§ What is being asked
No pictures, nothing altered: return the data below.

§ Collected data
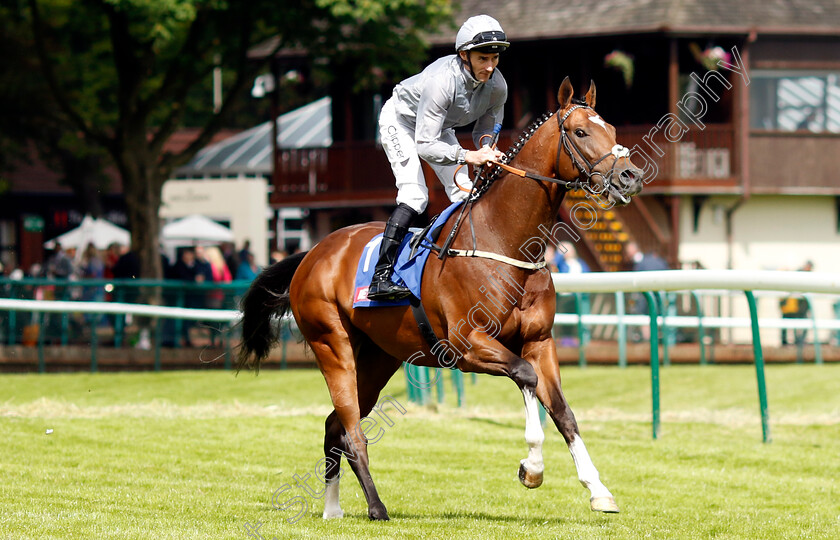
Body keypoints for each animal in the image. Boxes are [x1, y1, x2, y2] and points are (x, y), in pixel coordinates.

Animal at [240, 78, 648, 520]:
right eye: (580, 132)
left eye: (611, 127)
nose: (630, 175)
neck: (505, 241)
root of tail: (312, 253)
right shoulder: (468, 345)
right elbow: (525, 375)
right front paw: (533, 468)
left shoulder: (540, 341)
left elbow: (563, 412)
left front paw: (598, 489)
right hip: (333, 346)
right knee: (352, 431)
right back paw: (376, 506)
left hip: (379, 357)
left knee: (335, 424)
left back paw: (333, 509)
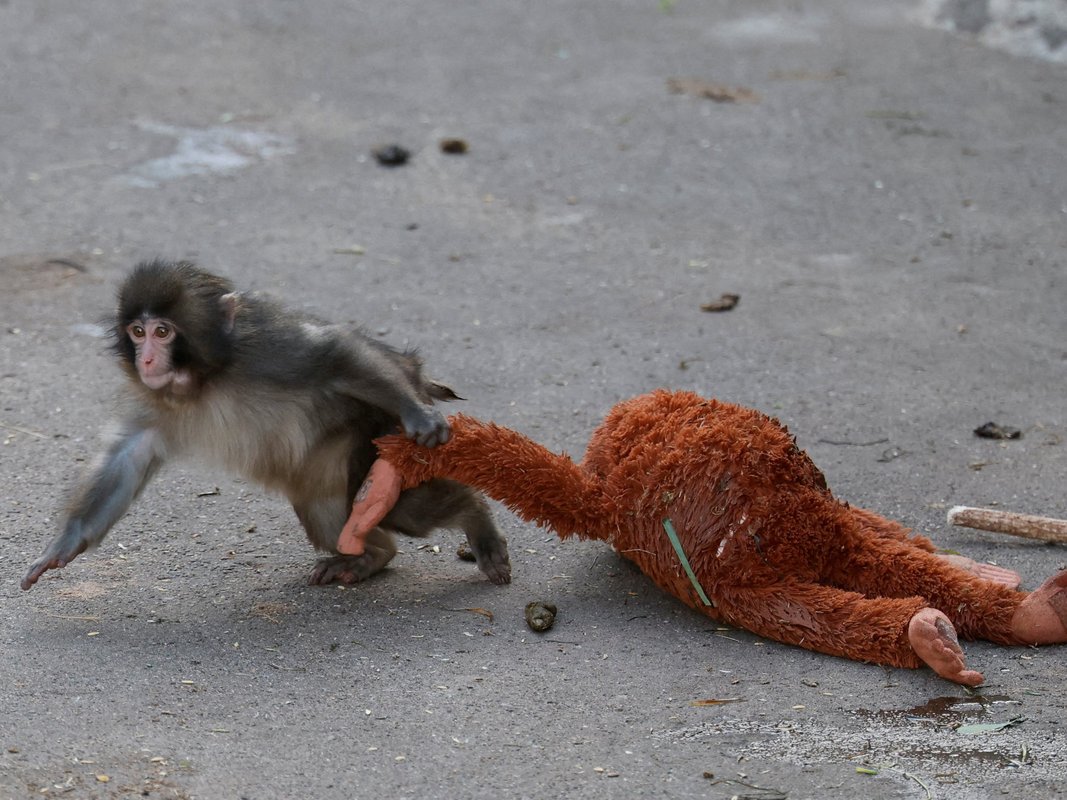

§ Exercise output
Body keypoints for each animal in the image. Boxes are [x1, y1, x2, y2] and points are (x, y), in pixel coordinates.

Animal at [240, 78, 648, 520]:
right eye: (580, 132)
left eye: (611, 127)
nose: (630, 175)
neck: (505, 241)
root of tail: (312, 253)
right shoulder: (468, 345)
right elbow: (525, 375)
right front paw: (533, 468)
left shoulder: (540, 341)
left elbow: (563, 412)
left front paw: (598, 489)
right hip: (333, 346)
right knee: (352, 431)
right back paw: (376, 506)
left hip: (379, 357)
left knee: (335, 424)
left back paw: (333, 509)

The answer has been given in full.